Provided text:
==============================

First of all alloc_super() is used for all sorts of internal kernel sb
(e.g. pipes) that really don't need those stats.

Second, counters can have performance impact.
Depending on the fs, overhead may or may not be significant.
I used the attached patch for testing and ran some micro benchmarks
on tmpfs (10M small read/writes).
The patch hacks -omand for enabling iostats [*]

The results were not great. up to 20% slower when io size > default
batch size (32).
Increasing the counter batch size for rchar/wchar to 1K fixed this
micro benchmark,
but it may not be a one size fits all situation.
So I'd rather be cautious and not enable the feature unconditionally.

Miklos,

In the patches to enable per-sb iostats for fuse and overlayfs I argued why
I think that iostats are more important for fuse/overlayfs than for
other local fs.

Do you agree with my arguments for either fuse/overlayfs or both?
If so, would you rather that per-sb iostats be enabled unconditionally for
fuse/overlayfs or via an opt-in mount option?

Thanks,
Amir.

[*] I tried to figure out how fsconfig() could be used to implement a new
generic sb property (i.e. SB_IOSTATS), but I failed to understand if and how
the new mount API design is intended to address new generic properties, so
I resorted to the SB_MANDLOCK hack.
From 669d899a9e40c2c519a850a65e5001f2b03b05a8 Mon Sep 17 00:00:00 2001
From: Amir Goldstein <amir73il@xxxxxxxxx>
Date: Wed, 2 Mar 2022 11:03:29 +0200
Subject: [PATCH v3 7/6] fs: enable per-sb I/O stats for any filesystem

Override SB_MANDLOCK for testing.

Signed-off-by: Amir Goldstein <amir73il@xxxxxxxxx>
---
 fs/fuse/inode.c            |  8 ++++----
 fs/namespace.c             |  2 ++
 fs/overlayfs/super.c       |  4 ----
 fs/super.c                 |  3 +++
 include/linux/fs_iostats.h | 30 ++++++++++++++++++++++++++++++
 5 files changed, 39 insertions(+), 8 deletions(-)

diff --git a/fs/fuse/inode.c b/fs/fuse/inode.c
index f19c666b9ac3..4f0316709df0 100644
--- a/fs/fuse/inode.c
+++ b/fs/fuse/inode.c
@@ -145,8 +145,10 @@ static int fuse_reconfigure(struct fs_context *fsc)

==============================

Aim of the exercise:
Write what comes next in the post on per-superblock I/O statistics, starting right after its last line. The entries after this point are not needed.

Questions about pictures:
==============================

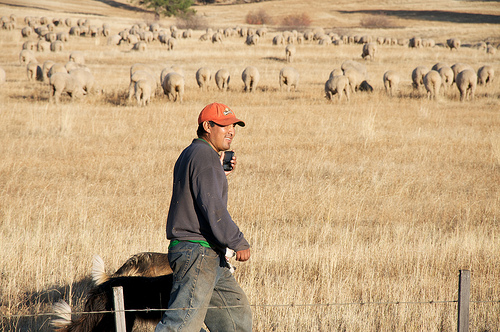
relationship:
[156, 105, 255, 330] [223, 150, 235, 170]
farmer has cellphone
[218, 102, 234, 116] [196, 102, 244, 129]
symbol on red cap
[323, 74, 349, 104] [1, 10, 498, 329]
elephants in field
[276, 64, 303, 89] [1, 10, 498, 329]
elephants in field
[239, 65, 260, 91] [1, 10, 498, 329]
elephants in field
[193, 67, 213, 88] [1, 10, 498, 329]
elephants in field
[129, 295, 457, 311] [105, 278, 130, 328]
barbed wire between fence posts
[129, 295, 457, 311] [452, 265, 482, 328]
barbed wire between fence posts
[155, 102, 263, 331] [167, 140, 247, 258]
man wearing sweatshirt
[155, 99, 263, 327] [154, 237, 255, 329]
man wearing jeans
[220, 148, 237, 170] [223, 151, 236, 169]
cellphone in hand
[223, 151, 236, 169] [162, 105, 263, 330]
hand of man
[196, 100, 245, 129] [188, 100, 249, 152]
red cap on man's head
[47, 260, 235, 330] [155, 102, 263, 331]
sheepdog with man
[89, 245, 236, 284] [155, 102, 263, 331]
sheepdog with man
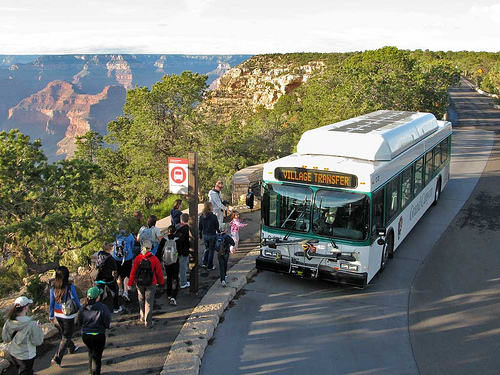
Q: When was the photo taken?
A: Afternoon.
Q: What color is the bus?
A: White.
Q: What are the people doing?
A: Walking.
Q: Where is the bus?
A: On the road.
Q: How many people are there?
A: More than five.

==============================

Answer for the task:
 	struct super_block *sb = fsc->root->d_sb;
 
 	sync_filesystem(sb);
+#ifndef CONFIG_FS_IOSTATS
 	if (fsc->sb_flags & SB_MANDLOCK)
 		return -EINVAL;
+#endif
 
 	return 0;
 }
@@ -1514,13 +1516,11 @@ int fuse_fill_super_common(struct super_block *sb, struct fuse_fs_context *ctx)
 	struct dentry *root_dentry;
 	int err;
 
+#ifndef CONFIG_FS_IOSTATS
 	err = -EINVAL;
 	if (sb->s_flags & SB_MANDLOCK)
 		goto err;
-
-	err = sb_iostats_init(sb);
-	if (err && err != -EOPNOTSUPP)
-		goto err;
+#endif
 
 	rcu_assign_pointer(fc->curr_bucket, fuse_sync_bucket_alloc());
 	fuse_sb_defaults(sb);
diff --git a/fs/namespace.c b/fs/namespace.c
index de6fae84f1a1..eb4ebb5081d9 100644
--- a/fs/namespace.c
+++ b/fs/namespace.c
@@ -3298,8 +3298,10 @@ int path_mount(const char *dev_name, struct path *path,
 		return ret;
 	if (!may_mount())
 		return -EPERM;
+#ifndef CONFIG_FS_IOSTATS
 	if (flags & SB_MANDLOCK)
 		warn_mandlock();
+#endif
 
 	/* Default to relatime unless overriden */
 	if (!(flags & MS_NOATIME))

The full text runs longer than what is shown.